Stored records
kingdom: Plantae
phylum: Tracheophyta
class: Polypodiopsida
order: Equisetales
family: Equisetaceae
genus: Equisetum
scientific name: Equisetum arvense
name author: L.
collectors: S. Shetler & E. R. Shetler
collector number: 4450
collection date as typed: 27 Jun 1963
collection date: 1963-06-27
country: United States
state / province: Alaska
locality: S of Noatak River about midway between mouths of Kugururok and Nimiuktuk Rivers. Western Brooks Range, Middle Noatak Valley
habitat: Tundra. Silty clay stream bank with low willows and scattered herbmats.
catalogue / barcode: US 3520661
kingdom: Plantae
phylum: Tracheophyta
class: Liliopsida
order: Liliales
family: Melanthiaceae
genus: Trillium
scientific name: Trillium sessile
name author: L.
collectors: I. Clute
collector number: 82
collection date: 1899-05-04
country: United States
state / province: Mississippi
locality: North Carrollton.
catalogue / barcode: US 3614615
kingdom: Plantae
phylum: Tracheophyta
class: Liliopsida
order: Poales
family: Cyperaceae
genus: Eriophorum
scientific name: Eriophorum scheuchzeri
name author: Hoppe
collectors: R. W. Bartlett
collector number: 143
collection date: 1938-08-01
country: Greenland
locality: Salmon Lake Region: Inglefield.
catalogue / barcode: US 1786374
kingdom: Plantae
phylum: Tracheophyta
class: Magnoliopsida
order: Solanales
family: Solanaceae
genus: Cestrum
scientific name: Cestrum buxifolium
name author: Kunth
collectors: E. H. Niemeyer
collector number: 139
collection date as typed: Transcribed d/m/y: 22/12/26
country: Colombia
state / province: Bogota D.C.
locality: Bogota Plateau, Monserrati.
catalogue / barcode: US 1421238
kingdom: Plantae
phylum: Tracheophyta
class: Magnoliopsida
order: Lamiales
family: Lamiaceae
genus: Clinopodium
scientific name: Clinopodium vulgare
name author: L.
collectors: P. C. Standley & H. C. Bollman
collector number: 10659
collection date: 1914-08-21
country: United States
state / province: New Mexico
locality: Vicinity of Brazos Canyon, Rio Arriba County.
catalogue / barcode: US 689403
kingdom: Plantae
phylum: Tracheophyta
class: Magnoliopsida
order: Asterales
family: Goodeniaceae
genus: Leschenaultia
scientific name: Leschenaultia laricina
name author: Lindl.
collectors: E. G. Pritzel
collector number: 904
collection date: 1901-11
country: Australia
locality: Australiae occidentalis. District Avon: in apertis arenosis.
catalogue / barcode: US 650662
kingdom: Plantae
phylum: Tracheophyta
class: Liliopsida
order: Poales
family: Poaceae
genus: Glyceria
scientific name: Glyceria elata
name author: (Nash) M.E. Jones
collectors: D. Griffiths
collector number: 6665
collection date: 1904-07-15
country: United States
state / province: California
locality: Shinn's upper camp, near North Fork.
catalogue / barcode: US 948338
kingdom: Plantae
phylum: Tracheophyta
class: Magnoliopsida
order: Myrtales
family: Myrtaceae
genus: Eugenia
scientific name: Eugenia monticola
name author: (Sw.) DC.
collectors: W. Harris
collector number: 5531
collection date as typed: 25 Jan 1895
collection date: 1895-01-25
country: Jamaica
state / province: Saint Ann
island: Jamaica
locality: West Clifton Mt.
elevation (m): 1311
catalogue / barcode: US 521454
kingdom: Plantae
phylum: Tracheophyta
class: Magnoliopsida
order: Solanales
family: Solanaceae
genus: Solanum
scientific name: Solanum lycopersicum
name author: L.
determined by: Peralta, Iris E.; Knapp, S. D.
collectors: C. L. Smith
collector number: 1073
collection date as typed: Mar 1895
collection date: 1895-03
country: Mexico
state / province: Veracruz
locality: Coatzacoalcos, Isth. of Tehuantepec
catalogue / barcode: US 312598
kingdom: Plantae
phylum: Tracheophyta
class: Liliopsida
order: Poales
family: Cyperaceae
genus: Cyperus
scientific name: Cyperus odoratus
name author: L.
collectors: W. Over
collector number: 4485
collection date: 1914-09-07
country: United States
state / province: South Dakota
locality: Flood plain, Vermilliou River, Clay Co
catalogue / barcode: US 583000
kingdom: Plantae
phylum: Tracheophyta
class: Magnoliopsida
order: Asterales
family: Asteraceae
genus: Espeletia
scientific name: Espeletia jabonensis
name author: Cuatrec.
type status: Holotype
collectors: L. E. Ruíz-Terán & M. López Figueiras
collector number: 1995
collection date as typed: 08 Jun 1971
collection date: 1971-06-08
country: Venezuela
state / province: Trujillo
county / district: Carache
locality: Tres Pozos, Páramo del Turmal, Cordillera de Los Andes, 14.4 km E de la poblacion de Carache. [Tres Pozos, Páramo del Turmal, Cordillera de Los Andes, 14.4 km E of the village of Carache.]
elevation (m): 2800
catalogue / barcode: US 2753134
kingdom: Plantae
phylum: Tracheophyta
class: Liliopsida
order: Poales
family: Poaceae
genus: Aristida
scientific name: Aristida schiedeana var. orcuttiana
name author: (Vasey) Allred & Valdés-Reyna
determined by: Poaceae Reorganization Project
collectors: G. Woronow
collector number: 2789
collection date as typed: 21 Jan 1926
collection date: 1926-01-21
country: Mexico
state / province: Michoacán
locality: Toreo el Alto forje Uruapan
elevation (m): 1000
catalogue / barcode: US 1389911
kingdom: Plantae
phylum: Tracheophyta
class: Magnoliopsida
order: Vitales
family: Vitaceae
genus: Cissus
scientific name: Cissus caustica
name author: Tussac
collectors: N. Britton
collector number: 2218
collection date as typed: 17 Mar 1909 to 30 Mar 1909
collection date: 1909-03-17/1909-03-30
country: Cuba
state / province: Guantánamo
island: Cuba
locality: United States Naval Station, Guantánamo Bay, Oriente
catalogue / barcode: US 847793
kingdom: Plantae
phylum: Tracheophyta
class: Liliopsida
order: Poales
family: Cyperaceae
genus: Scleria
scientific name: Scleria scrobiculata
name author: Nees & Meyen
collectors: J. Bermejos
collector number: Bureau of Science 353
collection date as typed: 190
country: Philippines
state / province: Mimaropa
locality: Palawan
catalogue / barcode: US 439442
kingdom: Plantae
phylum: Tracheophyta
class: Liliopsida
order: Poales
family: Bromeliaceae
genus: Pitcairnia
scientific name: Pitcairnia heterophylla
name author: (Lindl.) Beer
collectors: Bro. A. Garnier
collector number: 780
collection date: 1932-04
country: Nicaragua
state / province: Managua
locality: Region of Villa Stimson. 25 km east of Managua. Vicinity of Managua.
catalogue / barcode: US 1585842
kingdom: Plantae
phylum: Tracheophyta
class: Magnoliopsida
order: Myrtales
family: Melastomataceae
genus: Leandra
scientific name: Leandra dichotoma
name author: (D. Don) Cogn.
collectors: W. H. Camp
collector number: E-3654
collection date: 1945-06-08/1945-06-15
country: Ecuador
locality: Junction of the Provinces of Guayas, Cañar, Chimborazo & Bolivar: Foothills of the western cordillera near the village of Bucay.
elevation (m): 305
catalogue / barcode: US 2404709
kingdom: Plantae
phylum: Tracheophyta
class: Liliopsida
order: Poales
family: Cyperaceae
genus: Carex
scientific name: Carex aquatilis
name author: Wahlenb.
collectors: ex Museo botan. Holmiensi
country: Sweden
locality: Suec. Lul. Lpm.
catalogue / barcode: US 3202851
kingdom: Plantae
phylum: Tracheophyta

SHORT PROBLEM: Write out every line of the entries above word for word, in the order they appear.

RESPONSE TO THIS EXERCISE:
kingdom: Plantae
phylum: Tracheophyta
class: Polypodiopsida
order: Equisetales
family: Equisetaceae
genus: Equisetum
scientific name: Equisetum arvense
name author: L.
collectors: S. Shetler & E. R. Shetler
collector number: 4450
collection date as typed: 27 Jun 1963
collection date: 1963-06-27
country: United States
state / province: Alaska
locality: S of Noatak River about midway between mouths of Kugururok and Nimiuktuk Rivers. Western Brooks Range, Middle Noatak Valley
habitat: Tundra. Silty clay stream bank with low willows and scattered herbmats.
catalogue / barcode: US 3520661
kingdom: Plantae
phylum: Tracheophyta
class: Liliopsida
order: Liliales
family: Melanthiaceae
genus: Trillium
scientific name: Trillium sessile
name author: L.
collectors: I. Clute
collector number: 82
collection date: 1899-05-04
country: United States
state / province: Mississippi
locality: North Carrollton.
catalogue / barcode: US 3614615
kingdom: Plantae
phylum: Tracheophyta
class: Liliopsida
order: Poales
family: Cyperaceae
genus: Eriophorum
scientific name: Eriophorum scheuchzeri
name author: Hoppe
collectors: R. W. Bartlett
collector number: 143
collection date: 1938-08-01
country: Greenland
locality: Salmon Lake Region: Inglefield.
catalogue / barcode: US 1786374
kingdom: Plantae
phylum: Tracheophyta
class: Magnoliopsida
order: Solanales
family: Solanaceae
genus: Cestrum
scientific name: Cestrum buxifolium
name author: Kunth
collectors: E. H. Niemeyer
collector number: 139
collection date as typed: Transcribed d/m/y: 22/12/26
country: Colombia
state / province: Bogota D.C.
locality: Bogota Plateau, Monserrati.
catalogue / barcode: US 1421238
kingdom: Plantae
phylum: Tracheophyta
class: Magnoliopsida
order: Lamiales
family: Lamiaceae
genus: Clinopodium
scientific name: Clinopodium vulgare
name author: L.
collectors: P. C. Standley & H. C. Bollman
collector number: 10659
collection date: 1914-08-21
country: United States
state / province: New Mexico
locality: Vicinity of Brazos Canyon, Rio Arriba County.
catalogue / barcode: US 689403
kingdom: Plantae
phylum: Tracheophyta
class: Magnoliopsida
order: Asterales
family: Goodeniaceae
genus: Leschenaultia
scientific name: Leschenaultia laricina
name author: Lindl.
collectors: E. G. Pritzel
collector number: 904
collection date: 1901-11
country: Australia
locality: Australiae occidentalis. District Avon: in apertis arenosis.
catalogue / barcode: US 650662
kingdom: Plantae
phylum: Tracheophyta
class: Liliopsida
order: Poales
family: Poaceae
genus: Glyceria
scientific name: Glyceria elata
name author: (Nash) M.E. Jones
collectors: D. Griffiths
collector number: 6665
collection date: 1904-07-15
country: United States
state / province: California
locality: Shinn's upper camp, near North Fork.
catalogue / barcode: US 948338
kingdom: Plantae
phylum: Tracheophyta
class: Magnoliopsida
order: Myrtales
family: Myrtaceae
genus: Eugenia
scientific name: Eugenia monticola
name author: (Sw.) DC.
collectors: W. Harris
collector number: 5531
collection date as typed: 25 Jan 1895
collection date: 1895-01-25
country: Jamaica
state / province: Saint Ann
island: Jamaica
locality: West Clifton Mt.
elevation (m): 1311
catalogue / barcode: US 521454
kingdom: Plantae
phylum: Tracheophyta
class: Magnoliopsida
order: Solanales
family: Solanaceae
genus: Solanum
scientific name: Solanum lycopersicum
name author: L.
determined by: Peralta, Iris E.; Knapp, S. D.
collectors: C. L. Smith
collector number: 1073
collection date as typed: Mar 1895
collection date: 1895-03
country: Mexico
state / province: Veracruz
locality: Coatzacoalcos, Isth. of Tehuantepec
catalogue / barcode: US 312598
kingdom: Plantae
phylum: Tracheophyta
class: Liliopsida
order: Poales
family: Cyperaceae
genus: Cyperus
scientific name: Cyperus odoratus
name author: L.
collectors: W. Over
collector number: 4485
collection date: 1914-09-07
country: United States
state / province: South Dakota
locality: Flood plain, Vermilliou River, Clay Co
catalogue / barcode: US 583000
kingdom: Plantae
phylum: Tracheophyta
class: Magnoliopsida
order: Asterales
family: Asteraceae
genus: Espeletia
scientific name: Espeletia jabonensis
name author: Cuatrec.
type status: Holotype
collectors: L. E. Ruíz-Terán & M. López Figueiras
collector number: 1995
collection date as typed: 08 Jun 1971
collection date: 1971-06-08
country: Venezuela
state / province: Trujillo
county / district: Carache
locality: Tres Pozos, Páramo del Turmal, Cordillera de Los Andes, 14.4 km E de la poblacion de Carache. [Tres Pozos, Páramo del Turmal, Cordillera de Los Andes, 14.4 km E of the village of Carache.]
elevation (m): 2800
catalogue / barcode: US 2753134
kingdom: Plantae
phylum: Tracheophyta
class: Liliopsida
order: Poales
family: Poaceae
genus: Aristida
scientific name: Aristida schiedeana var. orcuttiana
name author: (Vasey) Allred & Valdés-Reyna
determined by: Poaceae Reorganization Project
collectors: G. Woronow
collector number: 2789
collection date as typed: 21 Jan 1926
collection date: 1926-01-21
country: Mexico
state / province: Michoacán
locality: Toreo el Alto forje Uruapan
elevation (m): 1000
catalogue / barcode: US 1389911
kingdom: Plantae
phylum: Tracheophyta
class: Magnoliopsida
order: Vitales
family: Vitaceae
genus: Cissus
scientific name: Cissus caustica
name author: Tussac
collectors: N. Britton
collector number: 2218
collection date as typed: 17 Mar 1909 to 30 Mar 1909
collection date: 1909-03-17/1909-03-30
country: Cuba
state / province: Guantánamo
island: Cuba
locality: United States Naval Station, Guantánamo Bay, Oriente
catalogue / barcode: US 847793
kingdom: Plantae
phylum: Tracheophyta
class: Liliopsida
order: Poales
family: Cyperaceae
genus: Scleria
scientific name: Scleria scrobiculata
name author: Nees & Meyen
collectors: J. Bermejos
collector number: Bureau of Science 353
collection date as typed: 190
country: Philippines
state / province: Mimaropa
locality: Palawan
catalogue / barcode: US 439442
kingdom: Plantae
phylum: Tracheophyta
class: Liliopsida
order: Poales
family: Bromeliaceae
genus: Pitcairnia
scientific name: Pitcairnia heterophylla
name author: (Lindl.) Beer
collectors: Bro. A. Garnier
collector number: 780
collection date: 1932-04
country: Nicaragua
state / province: Managua
locality: Region of Villa Stimson. 25 km east of Managua. Vicinity of Managua.
catalogue / barcode: US 1585842
kingdom: Plantae
phylum: Tracheophyta
class: Magnoliopsida
order: Myrtales
family: Melastomataceae
genus: Leandra
scientific name: Leandra dichotoma
name author: (D. Don) Cogn.
collectors: W. H. Camp
collector number: E-3654
collection date: 1945-06-08/1945-06-15
country: Ecuador
locality: Junction of the Provinces of Guayas, Cañar, Chimborazo & Bolivar: Foothills of the western cordillera near the village of Bucay.
elevation (m): 305
catalogue / barcode: US 2404709
kingdom: Plantae
phylum: Tracheophyta
class: Liliopsida
order: Poales
family: Cyperaceae
genus: Carex
scientific name: Carex aquatilis
name author: Wahlenb.
collectors: ex Museo botan. Holmiensi
country: Sweden
locality: Suec. Lul. Lpm.
catalogue / barcode: US 3202851
kingdom: Plantae
phylum: Tracheophyta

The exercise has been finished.